Les bâtiments protègent leurs occupants de l’environnement extérieur et des intempéries, garantissant ainsi leur sécurité et leur confort. Cependant, à mesure que les changements climatiques s’accélèrent, les bâtiments sont confrontés à des défis croissants liés à la hausse des températures, à l’évolution des régimes pluviométriques et à la fréquence accrue des phénomènes météorologiques extrêmes. Comme la plupart des bâtiments construits aujourd’hui resteront en service pendant 50 ans ou plus, ils seront inévitablement confrontés à ces défis liés au climat. Malgré cela, de nombreuses pratiques de conception actuelles s’appuient encore exclusivement sur des données climatiques historiques qui décrivent le passé plutôt que l’avenir. Il en résulte un décalage croissant entre les conditions anticipées lors de la conception et les réalités auxquelles les bâtiments seront finalement exposés. Un bâtiment peut parfaitement répondre aux normes actuelles, mais à mesure que les conditions climatiques évoluent, il pourrait perdre sa résilience et devenir plus vulnérable aux risques climatiques.

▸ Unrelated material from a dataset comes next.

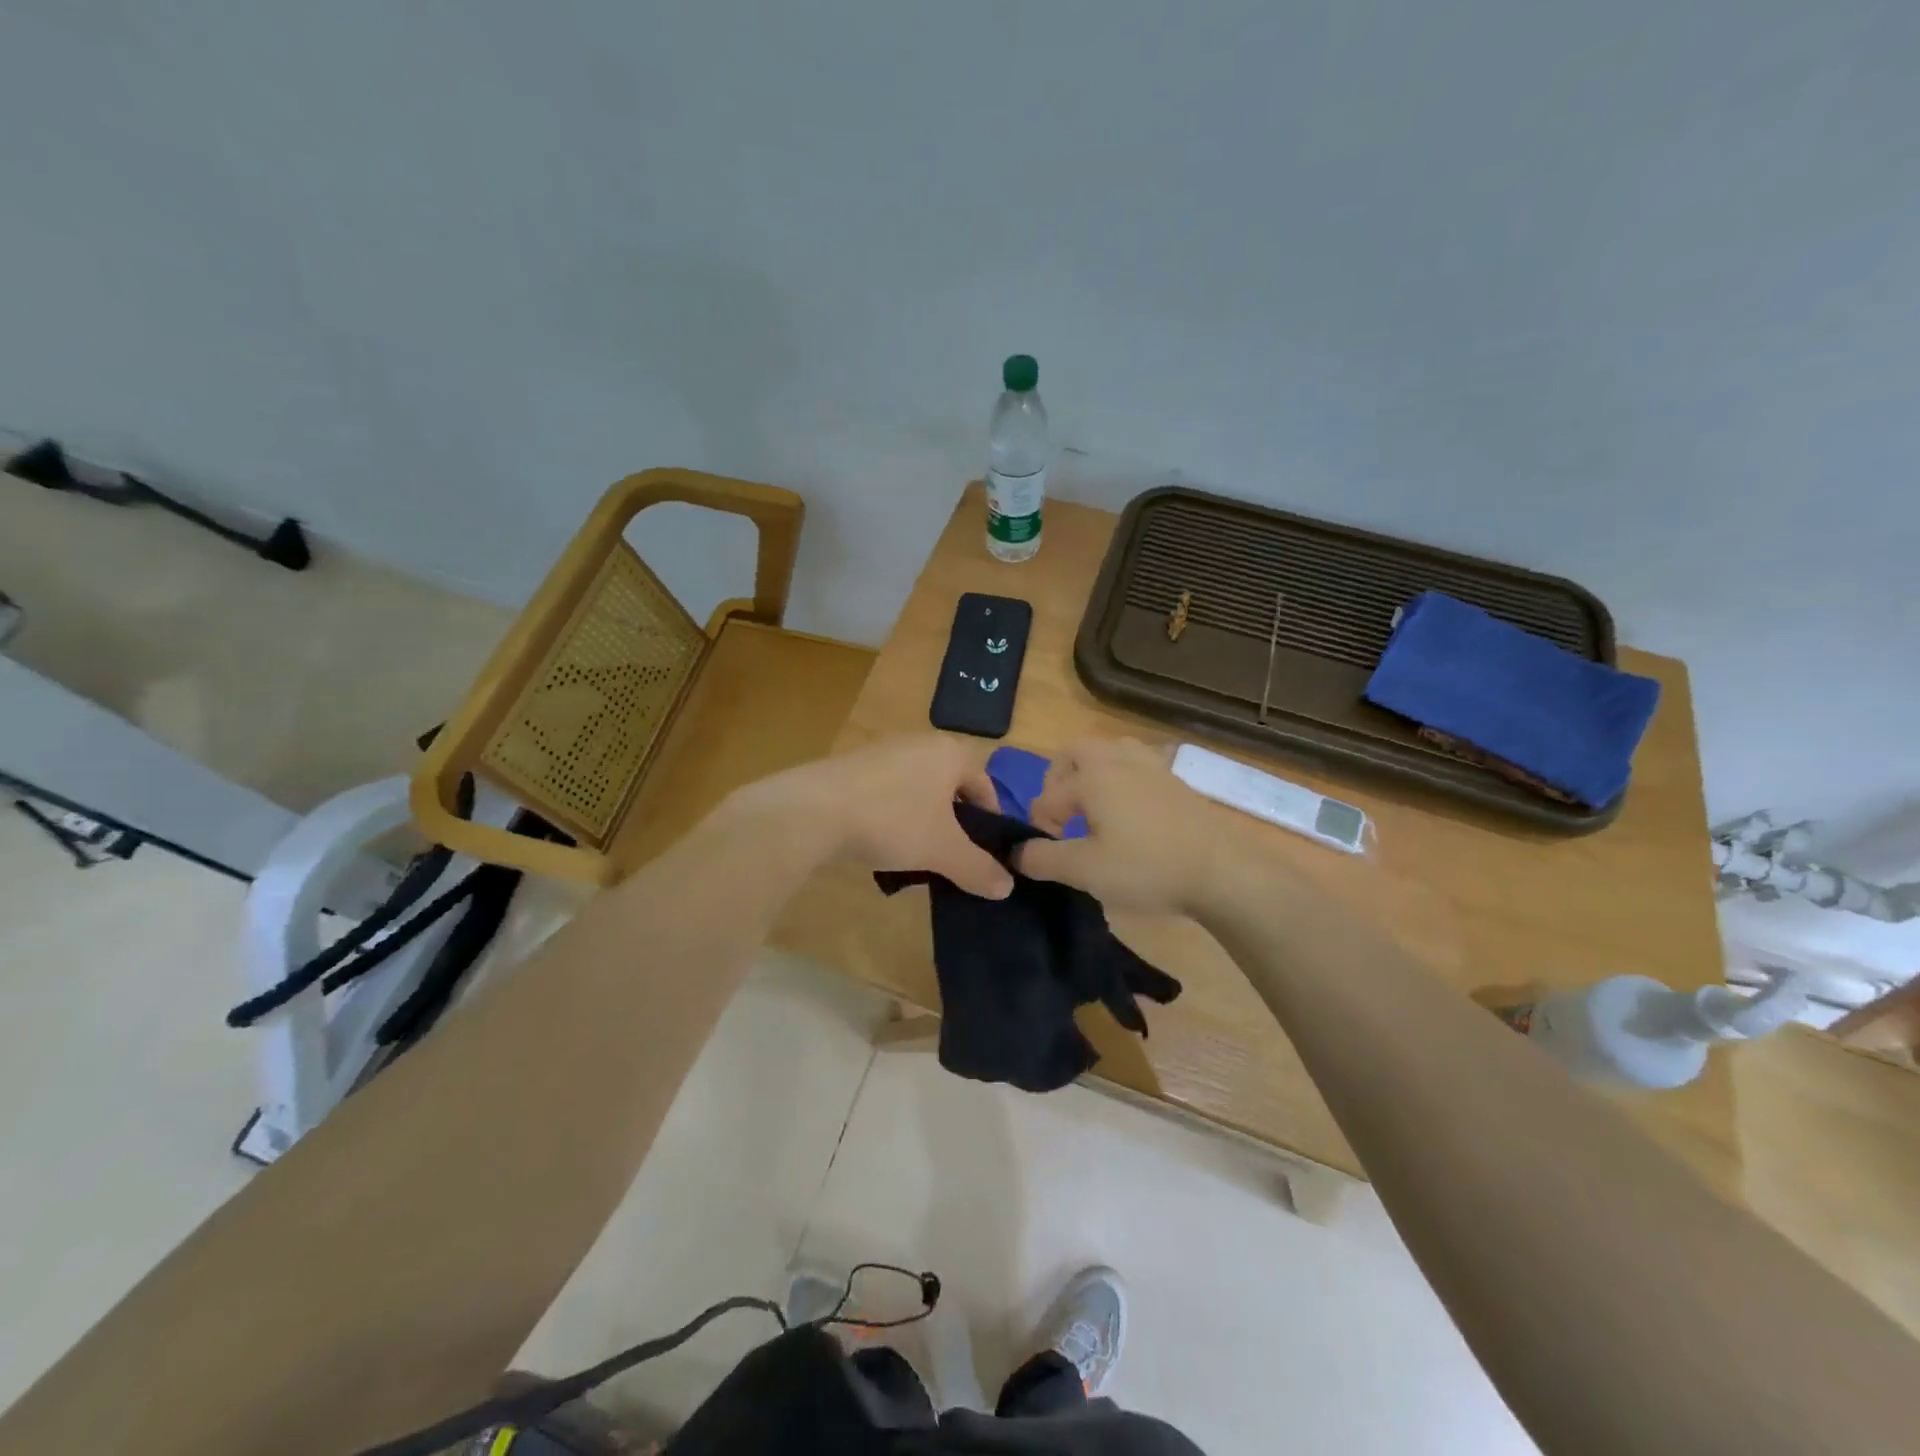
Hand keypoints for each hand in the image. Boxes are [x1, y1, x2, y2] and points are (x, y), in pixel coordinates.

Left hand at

Changements climatiques et bâtiments
Le climat que nous connaissons aujourd’hui est déjà très différent de celui d’il y a quelques décennies à peine, et le climat futur nous sera encore plus différent. Les vagues de chaleur extrêmes, les inondations et les feux de forêt ne sont plus des menaces lointaines ; ils sont en train de remodeler profondément l’environnement bâti au Canada. Par exemple, la hausse des températures a imposé des contraintes sans précédent aux systèmes de chauffage, de ventilation et de climatisation (CVC), ce qui entraîne des travaux de mise aux normes et des réparations coûteuses. La capacité de refroidissement insuffisante des bâtiments anciens, qui n’avaient pas été conçus à l’origine pour le refroidissement, expose leurs occupants à des risques de surchauffe. Parallèlement, les feux de forêt et les phénomènes météorologiques extrêmes ont compromis à la fois la qualité de l’air intérieur et la sécurité structurelle des bâtiments. À mesure que le réchauffement se poursuit, le risque de baisse des performances, de rénovations coûteuses et de dommages liés au climat ne cesse de croître.

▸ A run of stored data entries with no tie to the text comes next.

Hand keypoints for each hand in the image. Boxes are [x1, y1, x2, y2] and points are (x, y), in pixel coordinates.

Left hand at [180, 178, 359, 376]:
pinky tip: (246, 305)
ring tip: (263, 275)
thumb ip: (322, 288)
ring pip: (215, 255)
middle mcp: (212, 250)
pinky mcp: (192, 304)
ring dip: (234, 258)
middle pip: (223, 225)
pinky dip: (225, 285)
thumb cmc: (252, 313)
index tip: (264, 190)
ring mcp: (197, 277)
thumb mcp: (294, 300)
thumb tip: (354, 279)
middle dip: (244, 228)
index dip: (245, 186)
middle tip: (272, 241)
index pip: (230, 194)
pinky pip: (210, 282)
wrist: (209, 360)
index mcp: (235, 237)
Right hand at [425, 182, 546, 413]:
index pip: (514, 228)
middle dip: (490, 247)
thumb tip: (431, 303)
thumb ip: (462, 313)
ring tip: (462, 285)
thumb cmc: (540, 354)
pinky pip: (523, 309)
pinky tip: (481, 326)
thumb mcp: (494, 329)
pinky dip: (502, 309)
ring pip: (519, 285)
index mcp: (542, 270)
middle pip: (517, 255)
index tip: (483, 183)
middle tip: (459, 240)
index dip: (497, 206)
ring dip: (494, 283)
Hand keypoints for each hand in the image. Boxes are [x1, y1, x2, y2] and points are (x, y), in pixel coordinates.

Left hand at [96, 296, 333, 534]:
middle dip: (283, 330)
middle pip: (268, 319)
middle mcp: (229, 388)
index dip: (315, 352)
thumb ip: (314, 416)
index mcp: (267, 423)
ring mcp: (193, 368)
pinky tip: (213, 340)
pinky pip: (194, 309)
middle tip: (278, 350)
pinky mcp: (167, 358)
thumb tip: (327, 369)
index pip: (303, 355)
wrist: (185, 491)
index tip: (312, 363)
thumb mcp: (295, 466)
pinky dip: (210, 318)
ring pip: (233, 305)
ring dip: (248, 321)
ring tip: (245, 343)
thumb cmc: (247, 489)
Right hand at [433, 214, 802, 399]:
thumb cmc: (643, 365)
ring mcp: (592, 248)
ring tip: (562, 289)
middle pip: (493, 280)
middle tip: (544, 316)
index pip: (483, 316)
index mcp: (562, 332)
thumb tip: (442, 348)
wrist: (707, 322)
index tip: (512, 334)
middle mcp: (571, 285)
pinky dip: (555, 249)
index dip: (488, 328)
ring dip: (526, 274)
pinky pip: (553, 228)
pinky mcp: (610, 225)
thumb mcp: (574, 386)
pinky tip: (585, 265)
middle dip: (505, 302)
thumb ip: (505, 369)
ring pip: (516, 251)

Pour garantir que les bâtiments restent sûrs, fonctionnels et résilients tout au long de leur cycle de vie, les concepteurs doivent envisager toute une série de scénarios futurs. L’intégration précoce des données climatiques futures dans le processus de conception permet aux bâtiments de mieux résister aux changements progressifs des conditions moyennes ainsi qu’à la fréquence croissante des événements extrêmes. Le Code national du bâtiment du Canada (CNB) reconnaît cette nécessité, en précisant que « de nombreux bâtiments devront être conçus, entretenus et exploités de manière à résister adéquatement à des charges climatiques en constante évolution ». Répondant à ce besoin, le CNB 2025 intègre pour la première fois des valeurs de calcul climatique prospectives. Ces valeurs tiennent compte des changements projetés en matière de chaleur, de froid, de vent, de neige et de précipitations, plutôt que de se fonder uniquement sur des observations historiques. Leur intégration marque une avancée significative vers la conception de bâtiments résilients.